The by-law lays out all manner of rules for companies to operate and drivers to go to work from age of vehicles (ten years, which means nothing to well maintained vehicles, or specialized vehicles like the kind Going with Gibb or R&R Patient Transportation have), to insurance (Happy at Home already carries $10 million, Going with Gibb $2 million), to how to maintain detailed records and business practices, and who can drive according to a spotless criminal record. In 2013 regulation of taxis changed from a police responsibility to a municipal one. At the April 16 council committee meeting where the draft by-law was presented, several councillors questioned why the City is even involved in licensing taxis.

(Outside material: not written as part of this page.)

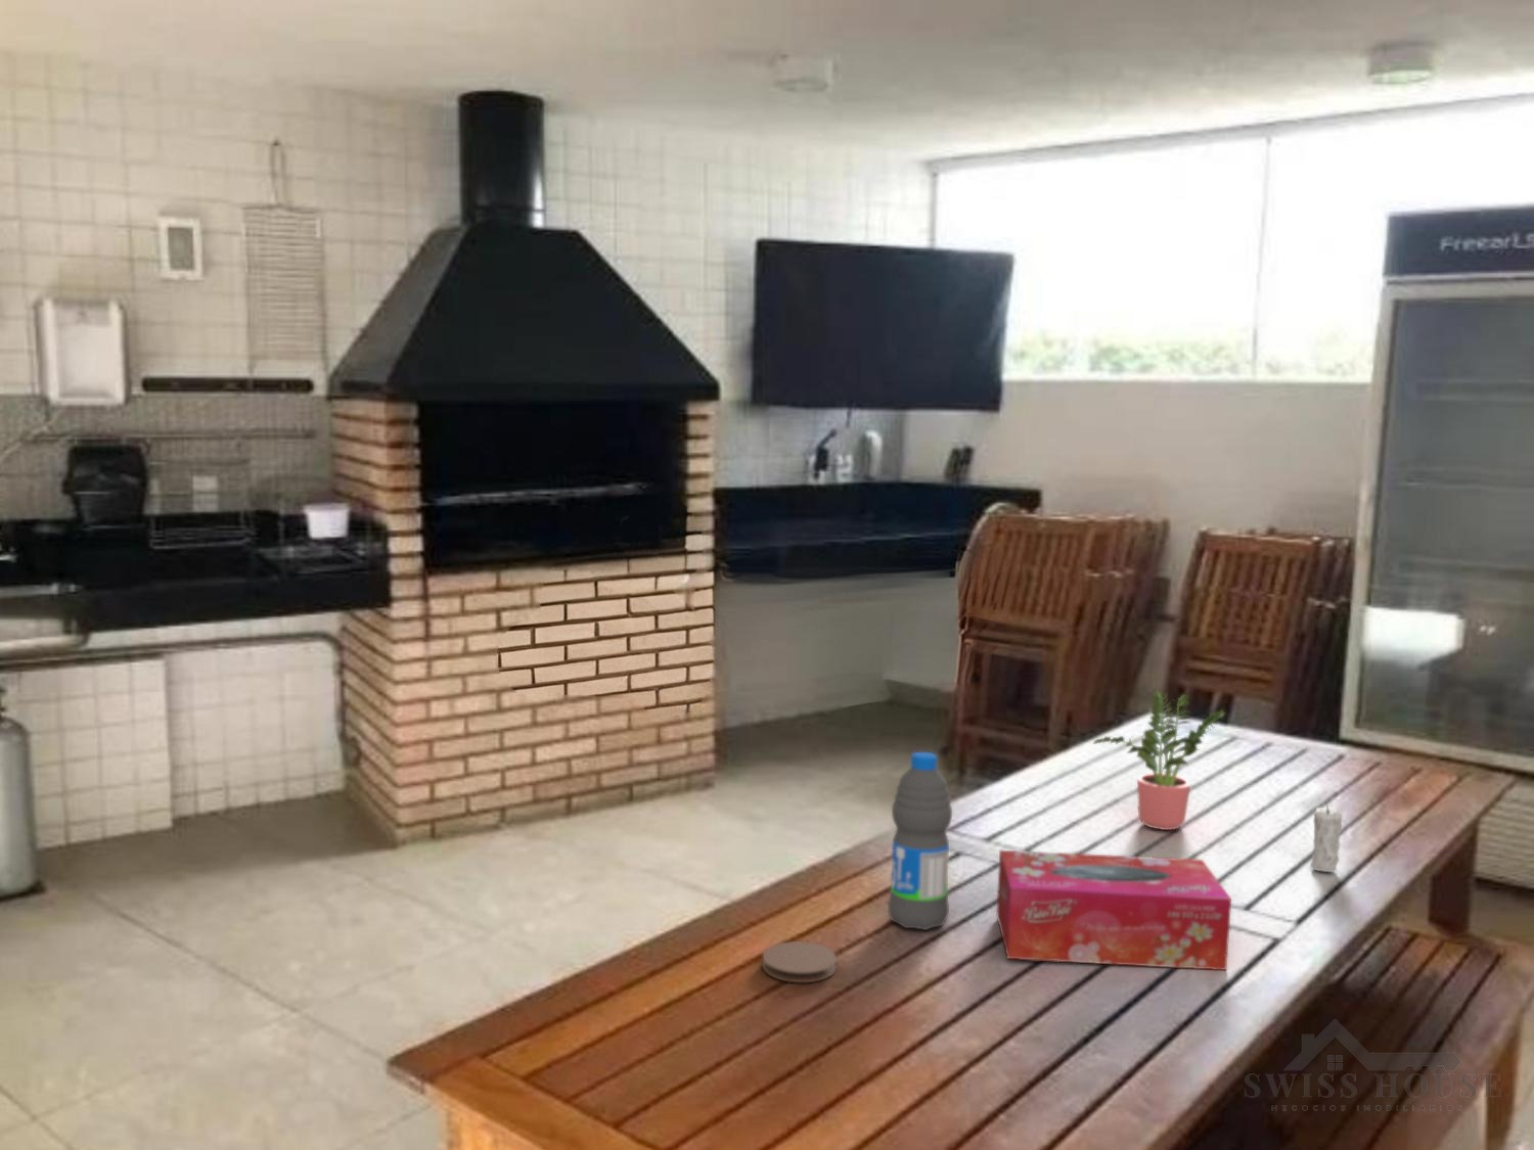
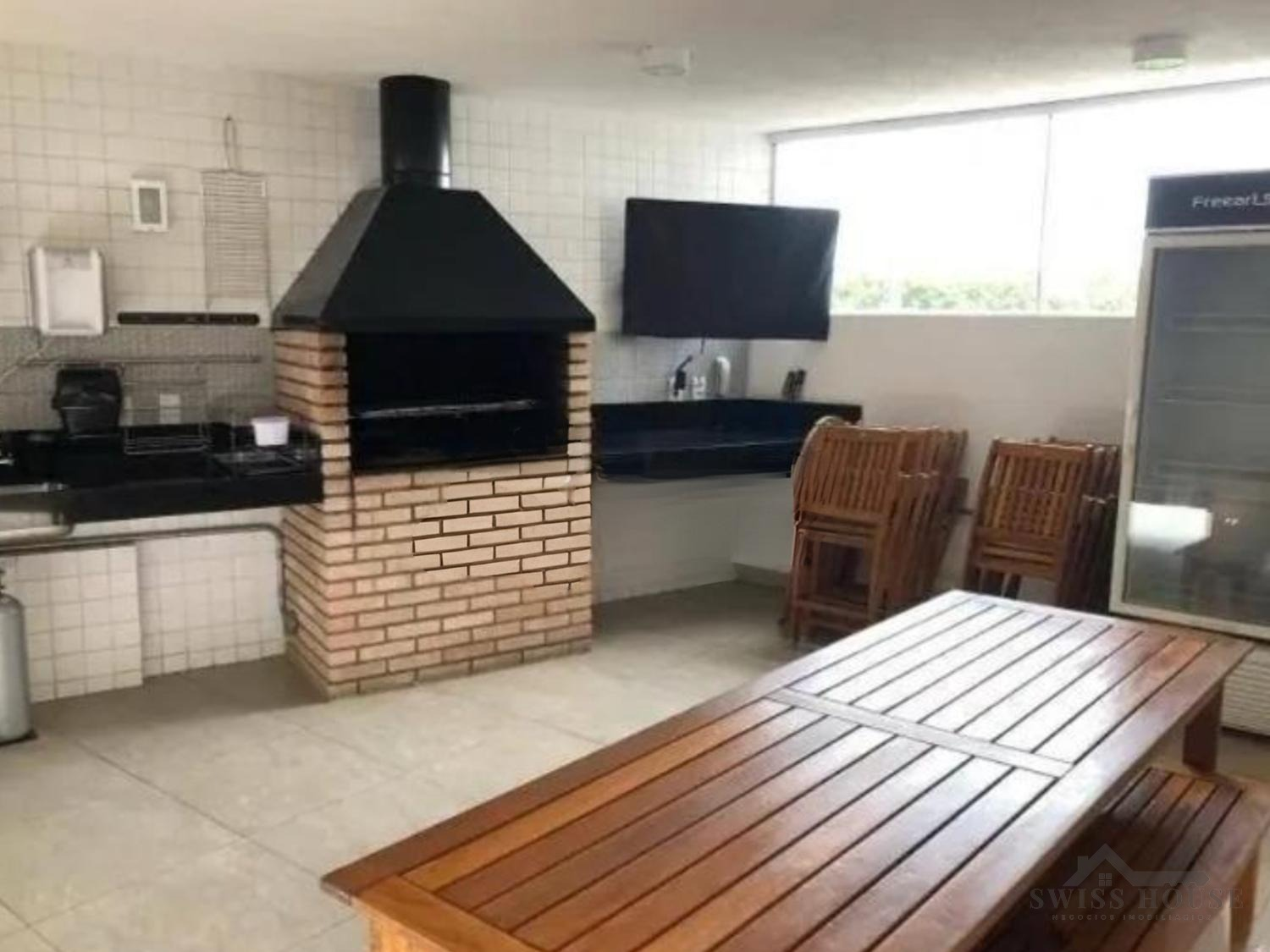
- water bottle [887,751,953,931]
- potted plant [1092,690,1225,831]
- candle [1309,797,1343,873]
- tissue box [996,849,1232,971]
- coaster [761,941,837,983]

“Does it make sense that we are in the business of regulating this business in the City of Orillia?” mayor Steve Clarke asked.

Councillors Tim Lauer and Ralph Cipolla also made similar comments, wondering why all the effort to regulate one specific type of business.

Indeed the bureaucratic thinking of, if we can regulated it we should, appears to inform many aspects of the by-law. Regarding background checks on drivers, the rational has a ‘think of the children’ argument in one paragraph. It’s hard to understand why that is when other businesses like Jack and Maddy A Kids Store or the former Toys R Us aren’t regulated in the same way.

The notion that insurance indemnifying the City is required when hundreds of other delivery services operating on Orillia roads each day aren’t required to have the same is just another cost to businesses. The same goes for vehicle safety requirements; Ontario already has regulations on vehicle safety and Kloostra makes the point that with all the competition there is now any business owner who doesn’t maintain their vehicles or hire properly won’t be in business for long.

Gibb believes the entire matter of regulating vehicles for hire by the municipality is not going to survive the June 18 council meeting when the by-law is introduced.

“We’re going to be pushing on Tuesday night for deregulation. I’ve talked to a couple different councillors and they seem to be in agreement with that,” Gibb said.

And if it does survive, the companies with services like Going With Gibb and Happy at Home aren’t going to lie down.

‘I’ve talked to Happy at home, Helping Hands, Stinson bus lines, R&R, if they go through with this there’s going to be some major fallout for the City” Gibb said.

The public meeting in the council chambers begins at 6 p.m.

(Photo Submitted) Brian Gibb says his service is not a taxi, nor a vehicle for hire and should not be regulated as such.

* This quote was misattributed to Brian Gibb.